GMC - Embora as entrevista tenham sido publicadas primeiramente em nossa revista Común Presencia, ou em outras revistas latino-americanas, perseguindo convencer o anônimo leitor de aproximar-se de uma determinada voz, ou rendendo homenagem a um poeta que nos aumenta, confesso que padeço de tua mesma idealização de poder compilá-las posteriormente em um livro que, sem dúvida, postularia o encontro de visões diversas e de pensamentos coincidentes ou complementares sobre o tempo e a palavra que nos tem tocado viver. E, para completa a resposta, ao entrevistar um poeta busco compartilhar meu silêncio, fazer-me cúmplice de seus questionamentos, participar da ceia de seus sonhos, da devoração de seus fantasmas.


FM - Desde 1988 editas a revista Común presencia, ao lado da poeta Amparo Osorio. Suponho que em tuas viagens tenhas estabelecido alguns encontros com outros editores de revistas.
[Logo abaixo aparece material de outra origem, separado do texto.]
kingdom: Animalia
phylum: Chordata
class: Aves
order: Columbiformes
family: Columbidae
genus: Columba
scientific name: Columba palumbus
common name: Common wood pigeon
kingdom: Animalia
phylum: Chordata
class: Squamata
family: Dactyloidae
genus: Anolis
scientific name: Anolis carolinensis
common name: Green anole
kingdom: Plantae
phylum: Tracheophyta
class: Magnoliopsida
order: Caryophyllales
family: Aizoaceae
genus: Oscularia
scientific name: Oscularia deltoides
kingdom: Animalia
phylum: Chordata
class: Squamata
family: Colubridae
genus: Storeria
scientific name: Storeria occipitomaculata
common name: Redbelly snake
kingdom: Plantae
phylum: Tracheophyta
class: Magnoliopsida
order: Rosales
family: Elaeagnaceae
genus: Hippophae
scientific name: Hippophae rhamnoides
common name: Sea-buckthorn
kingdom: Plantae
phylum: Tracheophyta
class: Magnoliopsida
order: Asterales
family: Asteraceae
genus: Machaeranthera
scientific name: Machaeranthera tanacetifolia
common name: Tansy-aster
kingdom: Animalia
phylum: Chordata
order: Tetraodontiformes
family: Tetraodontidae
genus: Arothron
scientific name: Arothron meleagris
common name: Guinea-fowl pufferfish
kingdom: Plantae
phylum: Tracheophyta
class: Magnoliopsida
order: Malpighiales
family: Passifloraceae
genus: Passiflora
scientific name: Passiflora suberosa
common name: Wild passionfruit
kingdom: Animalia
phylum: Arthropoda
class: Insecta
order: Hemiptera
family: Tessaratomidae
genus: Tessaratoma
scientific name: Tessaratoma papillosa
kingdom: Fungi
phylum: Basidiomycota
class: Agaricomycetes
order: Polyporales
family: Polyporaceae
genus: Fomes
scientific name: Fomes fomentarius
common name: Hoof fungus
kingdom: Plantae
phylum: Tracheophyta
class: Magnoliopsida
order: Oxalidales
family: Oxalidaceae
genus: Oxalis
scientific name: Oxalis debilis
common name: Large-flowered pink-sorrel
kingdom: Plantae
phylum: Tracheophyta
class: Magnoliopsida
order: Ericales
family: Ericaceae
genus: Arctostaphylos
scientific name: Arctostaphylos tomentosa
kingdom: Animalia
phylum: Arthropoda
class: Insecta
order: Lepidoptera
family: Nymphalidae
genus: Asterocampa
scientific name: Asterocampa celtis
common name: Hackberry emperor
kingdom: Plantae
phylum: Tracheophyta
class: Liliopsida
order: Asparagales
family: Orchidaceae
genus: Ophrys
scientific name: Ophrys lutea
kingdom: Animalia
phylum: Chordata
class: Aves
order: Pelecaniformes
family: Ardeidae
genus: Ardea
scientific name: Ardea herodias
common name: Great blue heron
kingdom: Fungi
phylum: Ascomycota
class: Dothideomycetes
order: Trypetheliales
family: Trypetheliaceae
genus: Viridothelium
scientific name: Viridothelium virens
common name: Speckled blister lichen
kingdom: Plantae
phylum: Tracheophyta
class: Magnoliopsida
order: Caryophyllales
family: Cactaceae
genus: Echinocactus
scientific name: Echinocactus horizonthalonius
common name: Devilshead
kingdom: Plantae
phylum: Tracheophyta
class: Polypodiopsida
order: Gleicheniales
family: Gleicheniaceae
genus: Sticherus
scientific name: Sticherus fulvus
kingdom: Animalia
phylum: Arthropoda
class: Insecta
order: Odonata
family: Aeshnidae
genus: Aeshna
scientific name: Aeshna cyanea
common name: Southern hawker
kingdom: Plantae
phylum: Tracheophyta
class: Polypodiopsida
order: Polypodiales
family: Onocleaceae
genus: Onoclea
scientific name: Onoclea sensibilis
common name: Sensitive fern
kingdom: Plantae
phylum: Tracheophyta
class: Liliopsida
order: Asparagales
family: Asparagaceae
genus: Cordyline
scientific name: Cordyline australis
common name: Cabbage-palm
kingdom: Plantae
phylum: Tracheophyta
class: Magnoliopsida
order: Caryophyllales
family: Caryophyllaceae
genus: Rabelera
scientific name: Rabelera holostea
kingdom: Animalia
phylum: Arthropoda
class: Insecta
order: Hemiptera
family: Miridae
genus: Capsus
Em que circunstância surgiu Común presencia em Bogotá, e quais suas relações possíveis com outras publicações na América Latina?
GMC - Como qualquer revista de seu caráter, Común Presencia é uma ilha onde sempre devemos chegar os náufragos. Há dez anos apareceu pela primeira vez e, apesar de épocas em que não é possível editá-la, persistimos ainda em manter aberta esta janela essencial, espaço que nos parece agora mais urgente que no momento de sua fundação. Quando as Leituras literárias dos jornais hispano-americanos estão tomados por orientações excludentes ou frívolas, e quando vivemos o reino da cultura light, uma revista de criação que busca zonas abissais, que tenta manter incandescentes as pequenas zonas do pensamento e da imaginação que o capitalismo em sua voracidade não conseguiu reduzir ou assimilar, nos parece uma aventura inobjetável.


FM - O que tem garantido a permanência de Común Presencia durante toda uma década?
GMC - Creio que o medo que nunca diminui… Que - como Sherazade - somente sabemos combatê-lo com palavras. E a infantil crença de que enquanto existe a revista, aqueles que a urdimos e os que a lêem com paixão teremos lugar para o assombro e a esperança.